Exercise description:
Put the lines below into a Markdown table with two columns, Row for the row number and Line for the line itself, and leave out any blank lines.

Data excerpts:
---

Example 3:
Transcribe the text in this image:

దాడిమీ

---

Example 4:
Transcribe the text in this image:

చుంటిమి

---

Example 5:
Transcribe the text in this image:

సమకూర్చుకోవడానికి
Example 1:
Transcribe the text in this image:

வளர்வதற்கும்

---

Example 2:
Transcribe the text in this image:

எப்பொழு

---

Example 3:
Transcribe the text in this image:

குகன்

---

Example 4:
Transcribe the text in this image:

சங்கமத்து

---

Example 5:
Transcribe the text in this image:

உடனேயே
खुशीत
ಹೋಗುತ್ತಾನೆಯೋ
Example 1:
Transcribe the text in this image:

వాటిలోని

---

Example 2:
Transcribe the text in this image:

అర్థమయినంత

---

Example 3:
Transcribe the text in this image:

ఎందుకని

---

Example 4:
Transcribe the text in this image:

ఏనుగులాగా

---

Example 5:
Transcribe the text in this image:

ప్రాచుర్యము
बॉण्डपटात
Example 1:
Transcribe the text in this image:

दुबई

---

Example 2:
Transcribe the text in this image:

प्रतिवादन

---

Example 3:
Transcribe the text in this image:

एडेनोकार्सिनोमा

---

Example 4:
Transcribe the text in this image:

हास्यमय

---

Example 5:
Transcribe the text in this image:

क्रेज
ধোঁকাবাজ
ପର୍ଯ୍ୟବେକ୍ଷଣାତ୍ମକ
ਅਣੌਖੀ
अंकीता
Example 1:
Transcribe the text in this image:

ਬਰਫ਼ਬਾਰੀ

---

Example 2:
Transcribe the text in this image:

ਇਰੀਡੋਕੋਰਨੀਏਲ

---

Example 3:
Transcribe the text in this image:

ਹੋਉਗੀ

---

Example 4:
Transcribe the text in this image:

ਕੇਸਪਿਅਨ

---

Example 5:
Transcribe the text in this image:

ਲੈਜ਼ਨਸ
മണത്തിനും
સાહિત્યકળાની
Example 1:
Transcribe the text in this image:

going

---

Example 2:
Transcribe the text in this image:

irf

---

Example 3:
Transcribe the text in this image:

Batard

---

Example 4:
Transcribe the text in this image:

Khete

Written answer:
| Row | Line |
|---|---|
| 1 | --- |
| 2 | Example 3: |
| 3 | Transcribe the text in this image: |
| 4 | దాడిమీ |
| 5 | --- |
| 6 | Example 4: |
| 7 | Transcribe the text in this image: |
| 8 | చుంటిమి |
| 9 | --- |
| 10 | Example 5: |
| 11 | Transcribe the text in this image: |
| 12 | సమకూర్చుకోవడానికి |
| 13 | Example 1: |
| 14 | Transcribe the text in this image: |
| 15 | வளர்வதற்கும் |
| 16 | --- |
| 17 | Example 2: |
| 18 | Transcribe the text in this image: |
| 19 | எப்பொழு |
| 20 | --- |
| 21 | Example 3: |
| 22 | Transcribe the text in this image: |
| 23 | குகன் |
| 24 | --- |
| 25 | Example 4: |
| 26 | Transcribe the text in this image: |
| 27 | சங்கமத்து |
| 28 | --- |
| 29 | Example 5: |
| 30 | Transcribe the text in this image: |
| 31 | உடனேயே |
| 32 | खुशीत |
| 33 | ಹೋಗುತ್ತಾನೆಯೋ |
| 34 | Example 1: |
| 35 | Transcribe the text in this image: |
| 36 | వాటిలోని |
| 37 | --- |
| 38 | Example 2: |
| 39 | Transcribe the text in this image: |
| 40 | అర్థమయినంత |
| 41 | --- |
| 42 | Example 3: |
| 43 | Transcribe the text in this image: |
| 44 | ఎందుకని |
| 45 | --- |
| 46 | Example 4: |
| 47 | Transcribe the text in this image: |
| 48 | ఏనుగులాగా |
| 49 | --- |
| 50 | Example 5: |
| 51 | Transcribe the text in this image: |
| 52 | ప్రాచుర్యము |
| 53 | बॉण्डपटात |
| 54 | Example 1: |
| 55 | Transcribe the text in this image: |
| 56 | दुबई |
| 57 | --- |
| 58 | Example 2: |
| 59 | Transcribe the text in this image: |
| 60 | प्रतिवादन |
| 61 | --- |
| 62 | Example 3: |
| 63 | Transcribe the text in this image: |
| 64 | एडेनोकार्सिनोमा |
| 65 | --- |
| 66 | Example 4: |
| 67 | Transcribe the text in this image: |
| 68 | हास्यमय |
| 69 | --- |
| 70 | Example 5: |
| 71 | Transcribe the text in this image: |
| 72 | क्रेज |
| 73 | ধোঁকাবাজ |
| 74 | ପର୍ଯ୍ୟବେକ୍ଷଣାତ୍ମକ |
| 75 | ਅਣੌਖੀ |
| 76 | अंकीता |
| 77 | Example 1: |
| 78 | Transcribe the text in this image: |
| 79 | ਬਰਫ਼ਬਾਰੀ |
| 80 | --- |
| 81 | Example 2: |
| 82 | Transcribe the text in this image: |
| 83 | ਇਰੀਡੋਕੋਰਨੀਏਲ |
| 84 | --- |
| 85 | Example 3: |
| 86 | Transcribe the text in this image: |
| 87 | ਹੋਉਗੀ |
| 88 | --- |
| 89 | Example 4: |
| 90 | Transcribe the text in this image: |
| 91 | ਕੇਸਪਿਅਨ |
| 92 | --- |
| 93 | Example 5: |
| 94 | Transcribe the text in this image: |
| 95 | ਲੈਜ਼ਨਸ |
| 96 | മണത്തിനും |
| 97 | સાહિત્યકળાની |
| 98 | Example 1: |
| 99 | Transcribe the text in this image: |
| 100 | going |
| 101 | --- |
| 102 | Example 2: |
| 103 | Transcribe the text in this image: |
| 104 | irf |
| 105 | --- |
| 106 | Example 3: |
| 107 | Transcribe the text in this image: |
| 108 | Batard |
| 109 | --- |
| 110 | Example 4: |
| 111 | Transcribe the text in this image: |
| 112 | Khete |